Il disgelo dell’Everest rivela rifiuti e resti umani emerging from the melting ice
Sulle pendici dell’Everest, il cambiamento climatico sta provocando lo scioglimento accelerato di neve e ghiaccio, portando alla luce in modo tragico i resti dei numerosi scalatori deceduti nel corso degli anni. L’assottigliamento del ghiaccio perenne ha fatto emergere i cadaveri di oltre 300 persone che hanno perso la vita tentando di raggiungere la vetta dell’Everest.
Nello specifico, la Valle dell’Arcobaleno, l’ultimo tratto della scalata, è diventata tristemente famosa per essere ricoperta di macchie colorate, che in realtà sono i corpi mummificati degli alpinisti deceduti. A causa dell’aumento delle temperature, la situazione è diventata così critica che la sicurezza dei moderni arrampicatori è a rischio.
Per affrontare questo problema, una squadra di scalatori locali ha avviato una missione senza precedenti quest’anno. Il loro obiettivo non è solo quello di raggiungere la vetta o ripulire i rifiuti lasciati dalle spedizioni recenti, ma anche di recuperare i resti degli alpinisti deceduti e portarli a valle. Fino a ora, la squadra ha recuperato cinque corpi congelati tra i ghiacciai, trasportandoli successivamente a Katmandu, la capitale nepalese.
Due dei corpi recuperati sono stati identificati, mentre gli altri restano soggetti ad ulteriori esami per confermare la loro identità. Coloro che non verranno identificati con certezza verranno probabilmente cremati, come ha confermato Rakesh Gurung, portavoce del ministero del Turismo nepalese.
Fin dall’inizio delle spedizioni negli anni Venti, oltre 300 persone hanno perso la vita sull’Everest, con otto decessi solo nella scorsa stagione. Molti corpi rimangono sepolti nella neve o nei crepacci, mentre altri, ancora equipaggiati per l’arrampicata, sono diventati punti di riferimento e sono stati loro assegnati soprannomi come “Stivali verdi” e “Bella addormentata”.

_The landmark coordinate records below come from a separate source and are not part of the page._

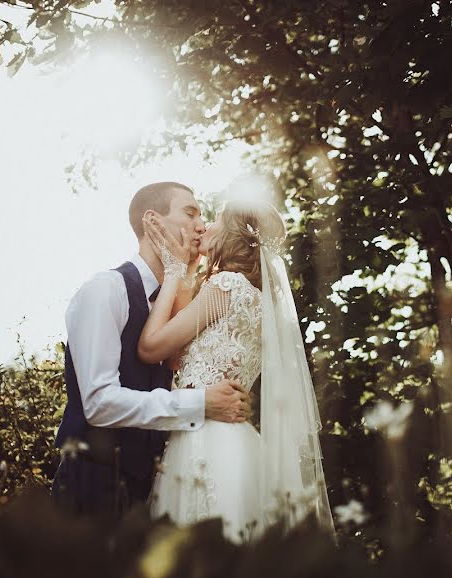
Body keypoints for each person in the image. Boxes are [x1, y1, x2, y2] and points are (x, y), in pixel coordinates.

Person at [139, 194, 335, 543]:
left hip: (205, 441)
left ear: (230, 233)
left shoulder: (224, 286)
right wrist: (186, 268)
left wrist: (172, 271)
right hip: (240, 442)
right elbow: (179, 359)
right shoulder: (263, 302)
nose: (204, 226)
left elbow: (151, 347)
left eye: (213, 220)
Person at [51, 182, 252, 516]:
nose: (201, 226)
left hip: (153, 493)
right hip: (91, 491)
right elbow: (99, 403)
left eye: (202, 216)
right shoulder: (105, 290)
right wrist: (200, 403)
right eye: (190, 213)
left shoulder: (177, 306)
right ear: (152, 222)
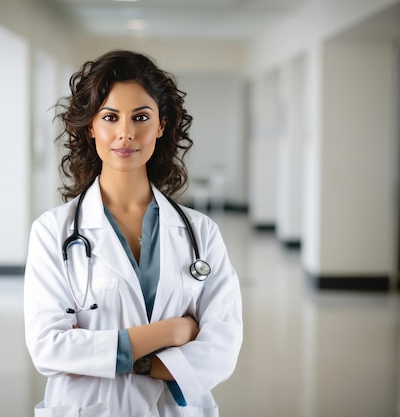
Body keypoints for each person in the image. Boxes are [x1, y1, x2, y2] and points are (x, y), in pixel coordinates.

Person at [24, 50, 243, 417]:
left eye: (141, 117)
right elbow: (49, 347)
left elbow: (221, 348)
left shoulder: (201, 232)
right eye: (110, 117)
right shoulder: (52, 231)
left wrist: (120, 358)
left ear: (161, 125)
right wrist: (169, 334)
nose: (126, 132)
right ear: (91, 126)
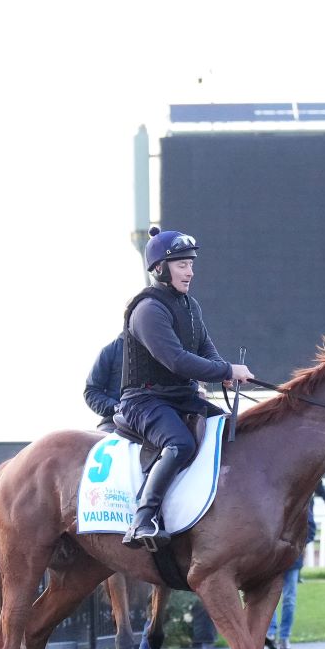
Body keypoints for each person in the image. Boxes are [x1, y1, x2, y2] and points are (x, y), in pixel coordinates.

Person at [115, 227, 252, 549]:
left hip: (181, 398)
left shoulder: (191, 306)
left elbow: (205, 348)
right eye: (181, 265)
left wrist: (223, 373)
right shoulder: (148, 310)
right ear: (159, 269)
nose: (190, 271)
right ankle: (143, 519)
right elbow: (176, 361)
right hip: (144, 401)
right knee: (180, 444)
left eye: (191, 264)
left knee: (229, 429)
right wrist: (227, 369)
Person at [266, 483, 325, 649]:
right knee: (270, 596)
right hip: (275, 559)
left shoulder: (302, 504)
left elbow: (310, 529)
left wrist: (294, 546)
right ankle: (271, 633)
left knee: (288, 598)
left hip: (291, 558)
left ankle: (284, 636)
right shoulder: (274, 503)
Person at [84, 333, 126, 430]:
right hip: (115, 421)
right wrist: (115, 407)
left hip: (155, 418)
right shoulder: (110, 351)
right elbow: (91, 391)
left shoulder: (161, 349)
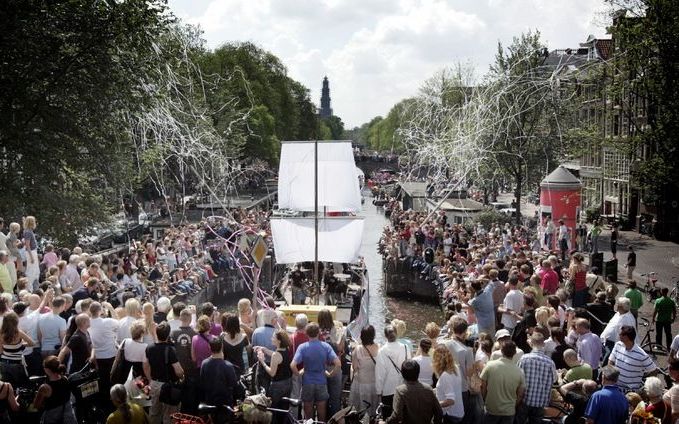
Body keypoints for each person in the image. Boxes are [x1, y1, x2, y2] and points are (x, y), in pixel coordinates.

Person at [290, 323, 340, 423]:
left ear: (306, 334)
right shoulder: (326, 346)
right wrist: (330, 374)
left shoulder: (302, 347)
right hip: (321, 383)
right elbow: (338, 364)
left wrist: (299, 374)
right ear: (318, 333)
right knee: (322, 414)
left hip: (307, 383)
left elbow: (292, 365)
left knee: (308, 415)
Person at [143, 322, 185, 423]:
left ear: (157, 333)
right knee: (169, 415)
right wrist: (182, 377)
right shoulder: (170, 349)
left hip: (155, 384)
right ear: (168, 334)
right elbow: (178, 370)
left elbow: (145, 365)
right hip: (168, 386)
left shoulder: (149, 347)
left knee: (154, 412)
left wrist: (150, 379)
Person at [480, 341, 525, 424]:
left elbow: (483, 386)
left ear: (501, 351)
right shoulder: (520, 371)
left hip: (491, 409)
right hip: (509, 411)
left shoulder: (489, 365)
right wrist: (513, 406)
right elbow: (520, 394)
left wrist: (484, 400)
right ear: (514, 353)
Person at [384, 360, 443, 424]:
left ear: (403, 373)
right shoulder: (428, 389)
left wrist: (386, 422)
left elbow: (397, 415)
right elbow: (439, 412)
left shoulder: (400, 391)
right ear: (418, 372)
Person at [516, 332, 557, 424]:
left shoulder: (524, 359)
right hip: (541, 401)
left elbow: (517, 378)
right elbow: (554, 379)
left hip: (524, 399)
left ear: (531, 343)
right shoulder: (550, 362)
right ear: (543, 343)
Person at [199, 337, 238, 424]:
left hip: (210, 401)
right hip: (225, 403)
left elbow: (202, 383)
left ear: (209, 347)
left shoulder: (204, 363)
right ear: (222, 347)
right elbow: (234, 384)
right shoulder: (228, 366)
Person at [257, 330, 292, 423]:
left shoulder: (276, 355)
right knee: (284, 409)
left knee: (273, 410)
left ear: (279, 341)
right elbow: (276, 355)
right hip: (288, 383)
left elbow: (272, 373)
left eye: (273, 337)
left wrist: (262, 361)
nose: (271, 338)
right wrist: (264, 349)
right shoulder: (286, 349)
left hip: (277, 385)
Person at [608, 325, 656, 392]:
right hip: (616, 388)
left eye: (621, 334)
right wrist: (610, 378)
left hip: (631, 392)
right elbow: (611, 361)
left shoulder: (641, 354)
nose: (619, 335)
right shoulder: (618, 345)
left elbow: (653, 370)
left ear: (626, 337)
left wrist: (646, 387)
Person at [375, 325, 409, 419]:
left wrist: (379, 390)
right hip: (403, 388)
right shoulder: (405, 347)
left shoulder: (382, 351)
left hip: (388, 389)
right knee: (402, 416)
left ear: (385, 336)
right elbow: (409, 366)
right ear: (396, 334)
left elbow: (380, 374)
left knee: (388, 417)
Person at [32, 356, 77, 423]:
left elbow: (36, 405)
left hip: (52, 418)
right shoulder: (65, 378)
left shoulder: (45, 387)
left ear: (47, 370)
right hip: (68, 416)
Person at [349, 325, 379, 417]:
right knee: (373, 407)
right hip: (374, 383)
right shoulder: (378, 347)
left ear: (362, 335)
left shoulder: (357, 349)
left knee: (360, 408)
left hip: (361, 383)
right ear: (373, 335)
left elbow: (355, 368)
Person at [432, 344, 464, 423]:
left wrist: (434, 404)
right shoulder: (455, 367)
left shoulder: (445, 376)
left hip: (450, 415)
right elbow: (450, 387)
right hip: (458, 411)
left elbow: (451, 400)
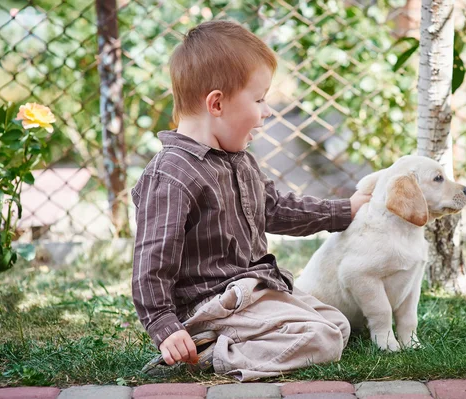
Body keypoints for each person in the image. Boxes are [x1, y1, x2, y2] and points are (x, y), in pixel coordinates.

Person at [131, 20, 371, 381]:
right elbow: (151, 262)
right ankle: (213, 353)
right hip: (211, 304)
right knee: (323, 338)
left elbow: (274, 209)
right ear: (216, 103)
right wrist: (165, 324)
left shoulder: (239, 161)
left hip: (252, 290)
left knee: (336, 323)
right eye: (259, 100)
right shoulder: (171, 174)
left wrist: (344, 210)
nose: (267, 112)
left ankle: (236, 340)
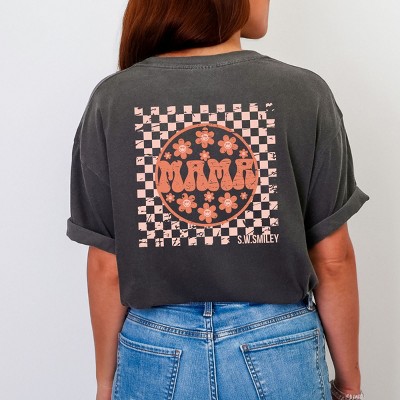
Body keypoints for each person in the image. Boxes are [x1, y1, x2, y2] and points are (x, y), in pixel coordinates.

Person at [66, 1, 369, 399]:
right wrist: (349, 384)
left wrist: (105, 385)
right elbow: (332, 259)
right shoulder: (303, 92)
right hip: (278, 346)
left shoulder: (113, 100)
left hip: (155, 349)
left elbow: (107, 267)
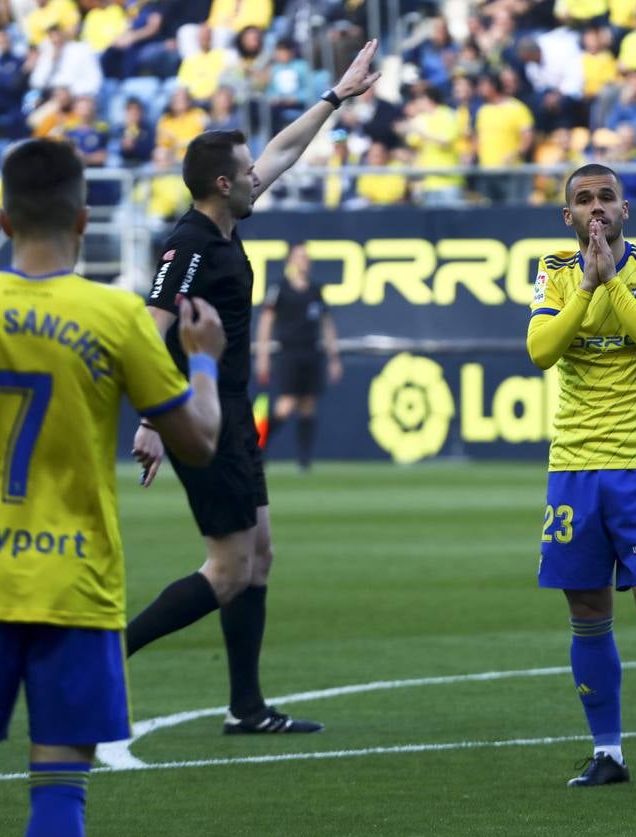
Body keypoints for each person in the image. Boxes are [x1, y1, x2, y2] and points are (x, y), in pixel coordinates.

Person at [0, 138, 223, 837]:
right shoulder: (114, 317)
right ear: (83, 217)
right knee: (60, 784)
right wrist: (203, 359)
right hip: (74, 582)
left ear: (1, 215)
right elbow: (195, 444)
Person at [126, 40, 382, 735]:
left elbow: (283, 151)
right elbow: (149, 328)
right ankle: (103, 656)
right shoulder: (189, 245)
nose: (257, 175)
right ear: (220, 185)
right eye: (245, 172)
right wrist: (156, 415)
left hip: (230, 410)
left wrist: (336, 97)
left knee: (258, 553)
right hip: (203, 417)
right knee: (230, 567)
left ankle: (245, 707)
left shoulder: (225, 218)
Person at [527, 164, 636, 790]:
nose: (595, 208)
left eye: (605, 197)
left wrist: (611, 285)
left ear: (626, 207)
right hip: (574, 466)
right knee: (588, 609)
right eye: (582, 200)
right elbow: (541, 350)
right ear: (565, 215)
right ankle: (609, 753)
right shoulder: (553, 270)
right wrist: (585, 289)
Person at [255, 242, 342, 472]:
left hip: (311, 351)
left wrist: (334, 357)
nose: (304, 261)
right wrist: (262, 354)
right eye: (300, 256)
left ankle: (304, 459)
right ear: (290, 261)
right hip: (288, 352)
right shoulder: (280, 289)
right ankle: (258, 447)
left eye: (307, 257)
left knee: (308, 405)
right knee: (285, 405)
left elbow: (327, 324)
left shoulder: (316, 290)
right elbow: (266, 322)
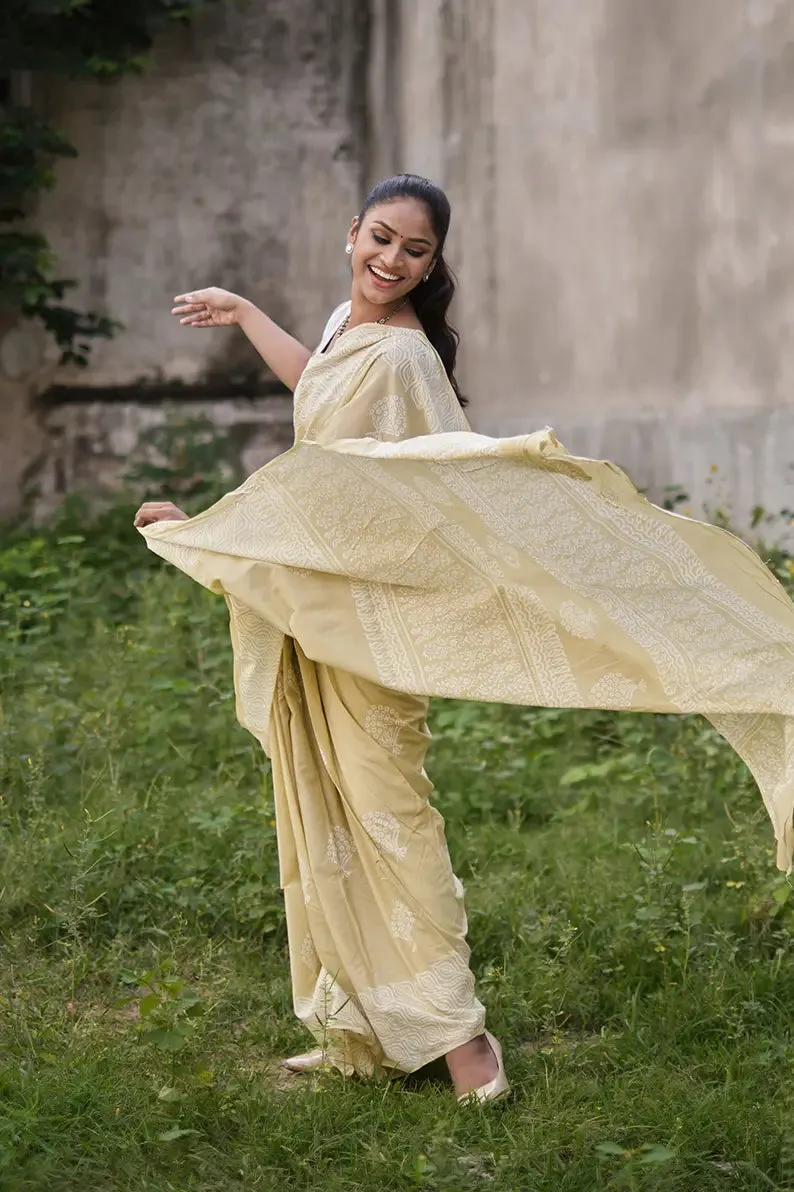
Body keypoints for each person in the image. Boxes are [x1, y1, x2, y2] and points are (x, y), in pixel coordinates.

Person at [135, 173, 794, 1104]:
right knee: (322, 817)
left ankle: (462, 1039)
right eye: (380, 237)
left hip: (369, 626)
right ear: (351, 233)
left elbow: (395, 496)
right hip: (318, 612)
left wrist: (204, 525)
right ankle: (360, 1022)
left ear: (434, 263)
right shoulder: (346, 327)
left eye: (416, 250)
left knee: (389, 821)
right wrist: (246, 313)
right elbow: (320, 399)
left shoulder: (408, 363)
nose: (391, 261)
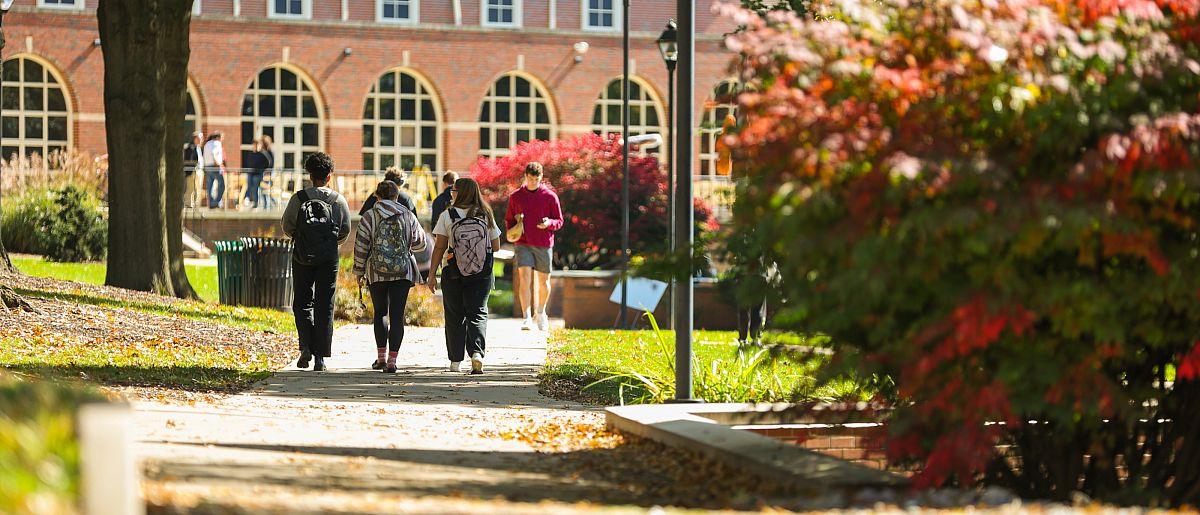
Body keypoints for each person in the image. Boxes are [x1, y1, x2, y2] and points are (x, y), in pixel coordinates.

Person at [282, 152, 352, 372]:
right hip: (328, 257)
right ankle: (320, 357)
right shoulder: (338, 201)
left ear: (310, 175)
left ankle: (305, 347)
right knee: (325, 303)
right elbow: (345, 230)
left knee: (302, 301)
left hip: (303, 255)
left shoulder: (298, 198)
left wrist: (303, 239)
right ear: (329, 176)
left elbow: (287, 226)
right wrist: (329, 243)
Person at [427, 178, 501, 375]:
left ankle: (455, 361)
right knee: (477, 312)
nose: (451, 193)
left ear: (460, 193)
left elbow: (440, 246)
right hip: (481, 272)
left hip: (453, 271)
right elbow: (496, 246)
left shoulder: (447, 215)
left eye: (454, 190)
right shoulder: (485, 214)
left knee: (454, 315)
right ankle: (477, 353)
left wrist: (432, 274)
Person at [354, 181, 428, 373]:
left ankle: (380, 358)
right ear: (397, 196)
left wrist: (359, 271)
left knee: (380, 313)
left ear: (377, 197)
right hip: (402, 271)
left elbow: (361, 246)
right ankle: (392, 361)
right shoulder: (407, 215)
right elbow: (421, 244)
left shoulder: (369, 216)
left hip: (376, 271)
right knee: (397, 314)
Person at [505, 162, 563, 331]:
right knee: (524, 278)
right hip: (522, 243)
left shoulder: (550, 196)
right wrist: (511, 231)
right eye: (530, 179)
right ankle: (526, 317)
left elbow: (559, 221)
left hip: (544, 243)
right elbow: (509, 220)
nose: (533, 182)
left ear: (541, 178)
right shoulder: (516, 197)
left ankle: (541, 312)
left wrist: (549, 223)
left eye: (536, 179)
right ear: (525, 176)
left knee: (544, 282)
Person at [243, 136, 272, 210]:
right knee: (250, 187)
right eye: (254, 145)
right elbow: (247, 162)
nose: (255, 146)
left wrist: (261, 169)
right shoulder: (251, 154)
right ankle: (249, 200)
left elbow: (268, 163)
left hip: (258, 174)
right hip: (251, 173)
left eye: (257, 145)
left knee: (256, 188)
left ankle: (256, 203)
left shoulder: (263, 154)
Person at [202, 131, 227, 208]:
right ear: (218, 137)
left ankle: (211, 202)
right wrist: (219, 164)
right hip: (214, 166)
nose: (222, 140)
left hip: (207, 166)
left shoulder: (207, 144)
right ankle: (216, 202)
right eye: (222, 138)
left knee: (210, 186)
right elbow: (215, 153)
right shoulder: (217, 143)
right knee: (222, 184)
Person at [182, 131, 203, 208]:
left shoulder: (198, 147)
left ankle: (194, 203)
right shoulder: (190, 147)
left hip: (198, 171)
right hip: (192, 171)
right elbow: (188, 160)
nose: (202, 140)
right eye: (201, 138)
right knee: (190, 188)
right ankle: (188, 203)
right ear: (196, 138)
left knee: (197, 188)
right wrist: (195, 165)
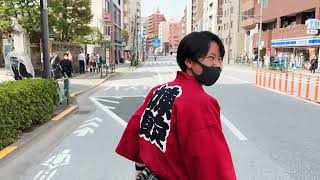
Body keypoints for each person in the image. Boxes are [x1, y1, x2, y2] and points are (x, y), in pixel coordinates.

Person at [116, 31, 237, 180]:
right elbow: (211, 160)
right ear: (189, 62)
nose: (217, 65)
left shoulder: (158, 91)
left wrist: (140, 167)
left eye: (220, 59)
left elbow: (137, 127)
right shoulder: (201, 103)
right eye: (211, 58)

L’effetto del riscaldamento globale ha reso i corpi e i rifiuti sempre più visibili man mano che la copertura nevosa diminuisce, come ha evidenziato Aditya Karki, maggiore dell’esercito nepalese a capo della missione di recupero. Il maggiore ha sottolineato come la presenza di cadaveri lungo il percorso di scalata possa avere un impatto negativo sulle persone che si avventurano in queste montagne sacre.
Ogni operazione di recupero comporta costi elevati e richiede fino a otto soccorritori, vista la difficoltà nel trasportare un corpo che può pesare oltre 100 chili in alta quota. Nonostante le sfide, Aditya Karki ritiene che sia fondamentale recuperare il maggior numero possibile di resti. “Se continuiamo a lasciarli lì, le nostre montagne si trasformeranno in cimiteri”, ha dichiarato il maggiore.